I have a friend who just came to me this past week who is considering suicide and being I attempted myself 3 months ago it just broke my heart to know he is struggling so much and that he is just in so much pain. If it weren't so awkward I would just go up to him and just wrap my arms around him and tell him how much I love him (as a friend and a brother). I encourage anyone that knows anyone considering suicide to spend time with them, let them know they are loved, do something nice for them so they know they are loved.
Debbi, I'm sorry that you have been delt a hand that is overwhelming for you. I can't say that I know exactly what you are going through, but just from your letter I can say that I know those feelings. I have a friend who is also going through those feelings. I really do wish I was down there in Alabama with you because I would tell you that I love you and I would sit with you and pray with you and tell you how important you are and most of all I would sit there and listen. I know you are saying, yeah right, but I know the pain that you are going through. I know what it's like to feel like no one is listening, especially when they really aren't listening. I know you are having doubts about your life and about God. I would encourage you to try another church and find someone, an elder's wife, a pastor, or someone to talk to. I would also challenge you to check out this book, "The Purpose Driven Life" by Rick Warren. It is 40 chapters long, but you only read 1 chapter a day, I believe I saw it in the christian book store for around $12 the other day......I can tell you that it has made a change in my life and my friend is only on day 3 and he has told me that it's given him alot to think about and he feels that it is going to help him through his situation. I know this much though, there is always someone there for us to go to even when we think there isn't, I will pray that God sends that person to you.
Bill,
Funny that you should mention "The Purpose Driven Life." A few in our Sunday School have been talking about it-- our pastor included.
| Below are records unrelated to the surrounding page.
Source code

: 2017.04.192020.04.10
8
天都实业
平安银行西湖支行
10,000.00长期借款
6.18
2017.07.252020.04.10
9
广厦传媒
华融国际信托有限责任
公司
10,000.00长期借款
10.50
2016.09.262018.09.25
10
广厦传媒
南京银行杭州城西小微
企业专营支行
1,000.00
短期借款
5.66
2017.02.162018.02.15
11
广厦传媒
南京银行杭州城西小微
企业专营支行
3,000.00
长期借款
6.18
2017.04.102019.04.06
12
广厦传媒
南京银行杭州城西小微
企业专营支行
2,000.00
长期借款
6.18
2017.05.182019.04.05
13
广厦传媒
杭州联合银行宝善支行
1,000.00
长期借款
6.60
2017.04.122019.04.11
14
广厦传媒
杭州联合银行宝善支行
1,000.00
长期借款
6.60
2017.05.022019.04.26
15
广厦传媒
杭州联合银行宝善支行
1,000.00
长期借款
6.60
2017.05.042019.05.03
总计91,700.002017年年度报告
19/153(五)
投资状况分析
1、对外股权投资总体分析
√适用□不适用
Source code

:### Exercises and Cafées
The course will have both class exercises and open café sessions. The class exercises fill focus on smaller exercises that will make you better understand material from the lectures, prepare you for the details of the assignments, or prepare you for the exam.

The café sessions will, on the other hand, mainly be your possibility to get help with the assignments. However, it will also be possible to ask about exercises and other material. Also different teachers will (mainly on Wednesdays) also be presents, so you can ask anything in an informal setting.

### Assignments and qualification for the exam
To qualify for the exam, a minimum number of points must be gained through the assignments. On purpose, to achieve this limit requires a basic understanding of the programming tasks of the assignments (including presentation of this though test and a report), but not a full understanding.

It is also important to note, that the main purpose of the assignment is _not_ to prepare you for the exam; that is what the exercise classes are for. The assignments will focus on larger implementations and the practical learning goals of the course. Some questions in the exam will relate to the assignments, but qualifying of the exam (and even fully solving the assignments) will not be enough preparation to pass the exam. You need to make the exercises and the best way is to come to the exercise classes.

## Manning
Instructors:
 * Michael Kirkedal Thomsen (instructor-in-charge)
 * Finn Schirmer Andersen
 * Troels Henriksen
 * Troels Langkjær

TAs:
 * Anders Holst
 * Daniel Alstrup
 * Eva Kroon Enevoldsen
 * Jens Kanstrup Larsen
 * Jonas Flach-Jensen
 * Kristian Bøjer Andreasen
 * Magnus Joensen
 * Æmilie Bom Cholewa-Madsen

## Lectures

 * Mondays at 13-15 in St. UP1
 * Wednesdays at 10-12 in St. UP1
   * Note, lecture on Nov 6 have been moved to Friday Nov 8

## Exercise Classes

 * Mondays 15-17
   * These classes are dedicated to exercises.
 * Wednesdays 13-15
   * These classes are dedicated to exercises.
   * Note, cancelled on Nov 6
It's a really big book right now, our church just finished the 40 days of purpose and alot of churchs are buying the book and using it as their wednesday night bible studys....I only wish I would have been going to church when they were doing it so now my pastor and I are doing one chapter a week...I have alot of problems and 1 chapter a week is about all I can handle right now, lol.....I'd recommend anyone that is dealing with anything in their life that they read it.....it's a great book for even the strongest christian also.....
Don't even think about it...I haven't even got to know you yet!!! Besides what's going on...you can tell me...a lot of us had walked that road before... don't fall off the path, that's what the devil wants you to do...all these problems are temporary, but eternity in heaven is not....think things over....you can send me a message if you want....Bain_adaneth
I'm not suicidal, this is a letter about suicide. It is actually a prayer at the end. "Lord help me to know your love now, while I'm still here and help me to trust you. I don't want to wait till its too late then find out how much you loved me and I missed out on it". I want to know God's love now not wish someday I had. I thought what God might would have said to me and what my friends might would have said if I wasn't here. When people talked about near death experiences, they would talk about feeling God's love so much stronger than here and the things he said to them. It's like don't wait till someones gone and wished you had told them or listened to them type of message. Used to, when I was depressed though I thought more about this stuff though. It's not a matter of the question of making it or not, it's knowing God now. Sorry, I don't make sense because it just made sense to me. I want to know what God would say to me now about his love and trust." Sometimes it's like I'm in a wall and others don't understand me and there is something I'm terrified of but I can't remember what. But I want God to find a way to get through to me.